After growing up surfing on the Pacific Coast, Feinswog said it’s certainly been an adjustment, but that the somewhat radical culture of Louisiana surfing has been a significantly more positive experience than in California. “When you surf here, it’s because someone asked to go surf with you,” he explained. “You aren’t fighting for limited space, you’ve got all the space to yourself. And you can actually share the experience with people.”

“HOLLY BEACH WAS BEAUTIFUL,” SAID FEINSWOG. “THE BARRIER JETTIES ARE A BIT FURTHER OFF THE BEACH, AND WITH A PRETTY STRONG WIND, IT’S GOT SOME REALLY NICE WAVES.”

The coast is clear

Danny Wray described himself to me as Grand Isle’s “beachiest resident.”  He spends almost every day he can out on the water, and surfing has always been just another way to do that. From that vantage, he’s watched the coastline shift a little each year, watched the water cut corners off of the tiny island. He believes it’s a losing battle. “You’ve got to go down fighting,” he said, “but at some point it’s imminent.”

Lee Myers shares little more optimism for the state of Cameron Parish’s coastline: “Coastal erosion is absolutely something that we contend with on a daily basis. Holly Beach probably won’t be here in twenty years.”

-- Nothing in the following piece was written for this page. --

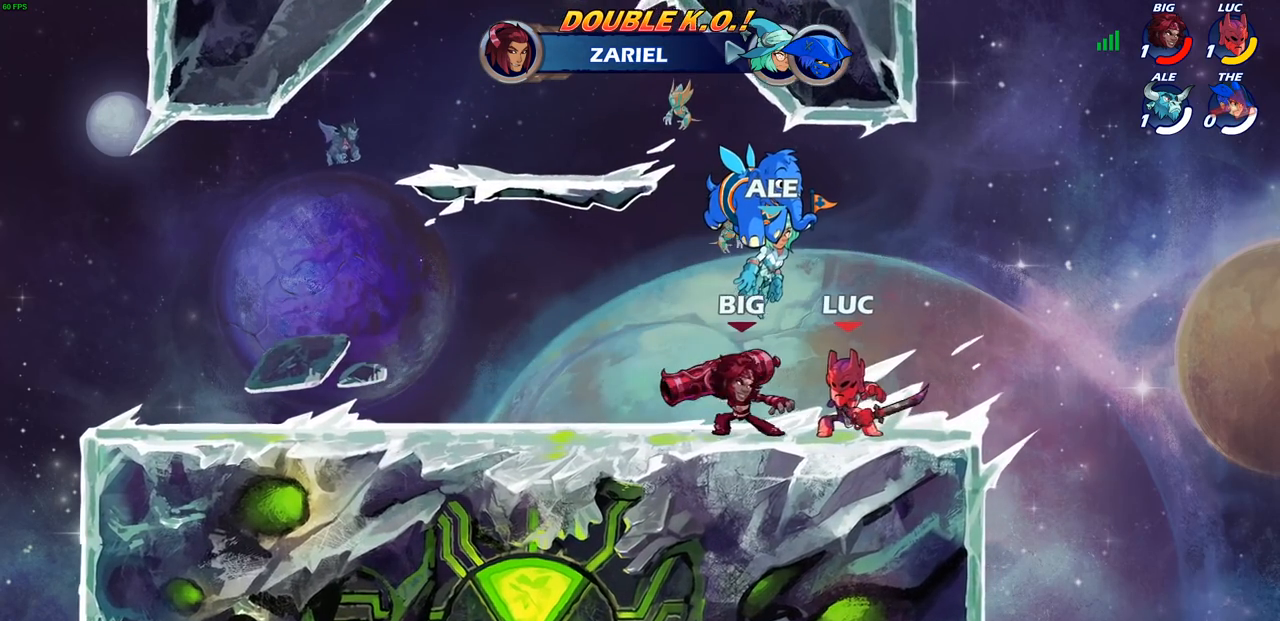
{"buttons": [], "left_stick": "center", "right_stick": "center", "events": []}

Louisiana’s quiet beaches may not have the most beautifully tinted water in the country, but that water—and the life beneath it—is one of our state’s most valuable resources. The accommodations might not be five stars, but the fact that they are standing is an ode to a community’s survival. These beaches may be, as McGuire describes them, “the weirdest place to surf on earth,” but to him, they’re worth surfing, while they’re still here.